▸ What needs to be done
Of the entries below, copy only those lines that contain the word "ankle".

Dataset entries
==========
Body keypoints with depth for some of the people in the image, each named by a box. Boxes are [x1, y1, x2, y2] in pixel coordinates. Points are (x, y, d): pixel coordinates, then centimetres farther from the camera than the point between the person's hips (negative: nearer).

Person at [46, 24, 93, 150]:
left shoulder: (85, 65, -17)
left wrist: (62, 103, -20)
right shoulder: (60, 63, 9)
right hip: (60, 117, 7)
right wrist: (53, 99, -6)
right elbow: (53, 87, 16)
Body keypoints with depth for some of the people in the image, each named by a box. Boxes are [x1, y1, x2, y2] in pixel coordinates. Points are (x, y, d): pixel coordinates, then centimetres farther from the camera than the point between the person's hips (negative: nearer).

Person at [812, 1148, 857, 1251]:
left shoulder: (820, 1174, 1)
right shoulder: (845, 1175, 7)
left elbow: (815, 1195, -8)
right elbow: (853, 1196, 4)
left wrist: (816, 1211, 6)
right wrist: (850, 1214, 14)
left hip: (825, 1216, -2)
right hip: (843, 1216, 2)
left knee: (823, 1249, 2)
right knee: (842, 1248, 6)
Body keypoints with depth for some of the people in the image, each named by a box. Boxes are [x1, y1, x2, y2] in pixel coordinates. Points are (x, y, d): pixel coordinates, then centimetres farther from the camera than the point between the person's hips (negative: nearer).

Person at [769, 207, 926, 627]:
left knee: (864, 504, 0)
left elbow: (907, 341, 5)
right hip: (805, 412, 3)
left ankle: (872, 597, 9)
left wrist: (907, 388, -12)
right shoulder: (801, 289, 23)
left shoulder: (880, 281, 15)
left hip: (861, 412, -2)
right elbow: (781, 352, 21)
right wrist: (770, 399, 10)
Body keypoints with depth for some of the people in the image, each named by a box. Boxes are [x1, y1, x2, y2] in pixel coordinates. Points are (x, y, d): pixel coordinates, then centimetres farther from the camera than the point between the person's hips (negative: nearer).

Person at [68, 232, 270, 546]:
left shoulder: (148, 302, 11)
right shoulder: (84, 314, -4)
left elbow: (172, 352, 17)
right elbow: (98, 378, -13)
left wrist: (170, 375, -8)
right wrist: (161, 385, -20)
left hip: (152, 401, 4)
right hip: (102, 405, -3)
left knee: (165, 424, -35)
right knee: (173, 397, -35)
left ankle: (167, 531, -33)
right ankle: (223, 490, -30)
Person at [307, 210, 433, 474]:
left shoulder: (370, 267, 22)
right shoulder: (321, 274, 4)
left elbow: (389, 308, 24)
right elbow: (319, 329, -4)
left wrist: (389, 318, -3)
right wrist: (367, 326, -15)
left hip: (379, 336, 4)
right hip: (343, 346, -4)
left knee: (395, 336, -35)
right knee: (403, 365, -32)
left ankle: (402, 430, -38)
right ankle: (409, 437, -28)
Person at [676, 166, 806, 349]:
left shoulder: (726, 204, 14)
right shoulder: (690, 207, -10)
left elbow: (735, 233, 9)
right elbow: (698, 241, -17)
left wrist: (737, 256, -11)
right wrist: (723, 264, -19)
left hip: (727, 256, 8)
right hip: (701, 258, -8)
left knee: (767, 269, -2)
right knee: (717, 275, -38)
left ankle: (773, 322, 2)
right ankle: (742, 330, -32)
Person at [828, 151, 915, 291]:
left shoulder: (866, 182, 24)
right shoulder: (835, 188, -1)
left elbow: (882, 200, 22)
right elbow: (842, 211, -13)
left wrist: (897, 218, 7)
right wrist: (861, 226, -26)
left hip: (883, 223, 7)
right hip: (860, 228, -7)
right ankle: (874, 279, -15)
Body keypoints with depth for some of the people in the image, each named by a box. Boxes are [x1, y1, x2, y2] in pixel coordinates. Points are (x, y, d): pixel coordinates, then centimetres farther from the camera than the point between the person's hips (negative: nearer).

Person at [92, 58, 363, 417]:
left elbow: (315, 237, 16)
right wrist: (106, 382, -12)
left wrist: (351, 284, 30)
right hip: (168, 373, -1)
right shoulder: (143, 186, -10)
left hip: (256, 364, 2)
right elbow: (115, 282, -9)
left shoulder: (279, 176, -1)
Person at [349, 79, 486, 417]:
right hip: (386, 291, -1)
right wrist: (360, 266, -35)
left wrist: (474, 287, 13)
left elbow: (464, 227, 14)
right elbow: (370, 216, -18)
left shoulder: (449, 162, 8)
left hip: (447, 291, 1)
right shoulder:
==========
▸ Response box
left ankle: (872, 597, 9)
left ankle: (167, 531, -33)
right ankle: (223, 490, -30)
left ankle: (402, 430, -38)
right ankle: (409, 437, -28)
left ankle: (773, 322, 2)
right ankle: (742, 330, -32)
right ankle: (874, 279, -15)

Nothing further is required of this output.